Charter school supporters never tire of promoting the consumerist free market notion of “choice.” They have always seen society as a dog-eat-dog world in which parents and students are consumers who fend-for-themselves as they shop for a school that may or may not accept them. In this antisocial view, schools are considered commodities, just like any other commodity in the “free market.” Education is not viewed as a basic, socially-organized human responsibility and right.
Charter school advocates claim that one of the reasons charter schools are great is because parents are “free” to “choose” a charter school for their child, implying that there is some sort of voluntary action being taken by very well-informed individuals to enroll their child in a charter school. According to this narrative, charter schools play no role in determining who gets into a charter school, who stays, and who gets “pushed out.”
It is well-known, however, that nonprofit and for-profit charter schools, which are usually poorly supervised, consistently and deliberately under-enroll students with disabilities, English Language Learners, homeless students, and many other students.
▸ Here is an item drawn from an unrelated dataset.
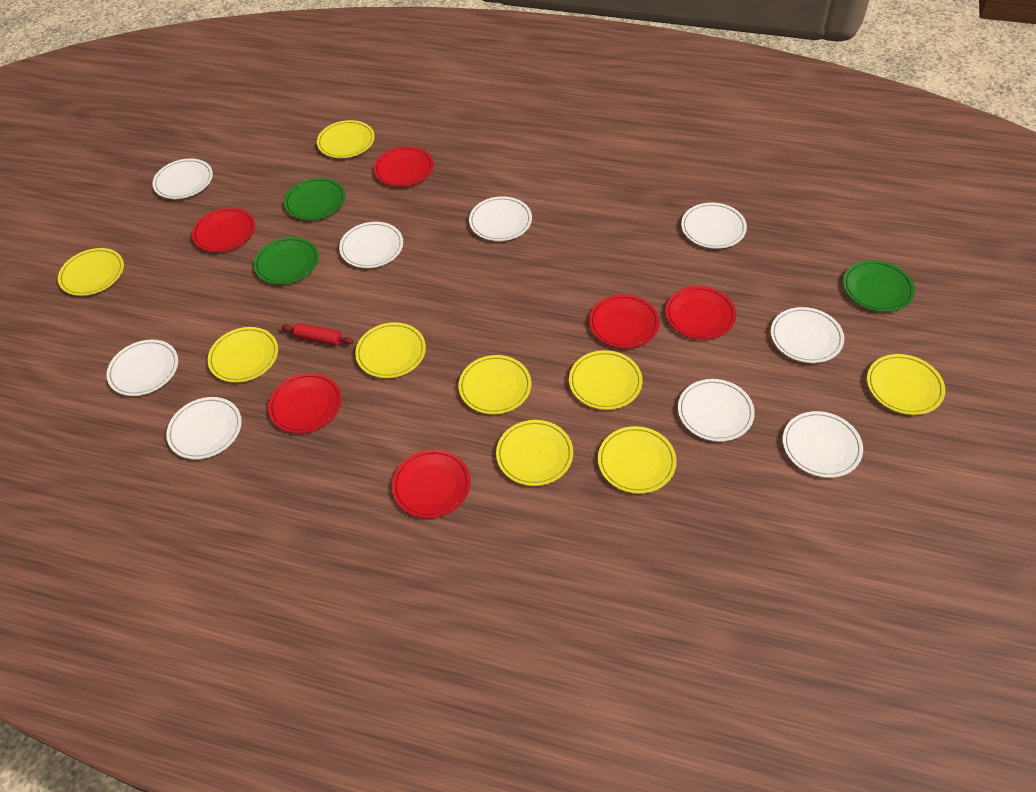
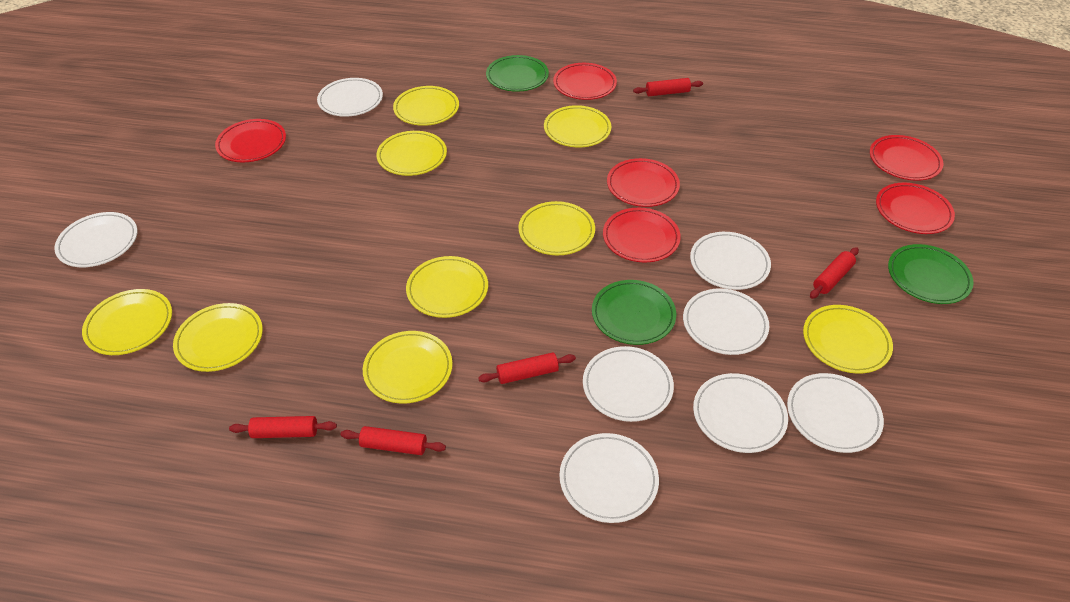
red rolling pin: [282,323,354,346] = 1 -> [229,416,337,438] [340,426,446,455] [478,353,576,384] [633,78,703,96] [810,247,859,299] = 5
white plate: [106,340,178,396] [152,158,213,199] [166,397,242,459] [339,222,403,268] [469,196,532,241] [678,379,755,442] [681,203,747,249] [771,307,844,363] [783,411,863,478] = 9 -> [54,212,137,267] [317,78,383,117] [559,433,659,523] [583,346,674,422] [683,288,769,355] [690,232,771,290] [693,373,788,453] [787,373,884,453] = 8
Charter schools routinely cherry-pick their students and practice a range of ways to remove “undesirable” students from school.
In this connection, charter schools also often require parents to sign a contract to: (1) volunteer to undertake some kind of work the school will not hire someone for, (2) control the “behavior” of their child based on a “rewards-and-punishments” mentality, and/or (3) make some sort of financial contribution to support the “tuition-free” school.
Another way charter school supporters routinely disinform the public about “choice” and student enrollment is by pointing to charter school laws that may sound lofty, ethical, and good on paper but are not really upheld by charter schools in practice. This “plausible deniability” is meant to fool the gullible. For example, laws may require charter schools to be diverse and accept all students but charter schools more often than not increase segregation by ability, race, language, and socio-economic status. For example, in Minnesota, where the nation’s first charter school law was passed in 1991, “charter schools are at the forefront of school segregation. Of the 50 most racially concentrated Twin Cities schools, 45 are charters” (Institute on Metropolitan Opportunity, 2017, p. 2, emphasis added). ((Institute on Metropolitan Opportunity. The Minnesota school choice project: Part I: Segregation and performance. 2017.)) These charter schools also under-perform public schools.
Charter school supporters’ much-vaunted claim that parents (and students) have the “freedom to choose” a charter school and that charter schools automatically accept and keep all students means little given the well-documented selective enrollment practices plaguing many nonprofit and for-profit charter schools.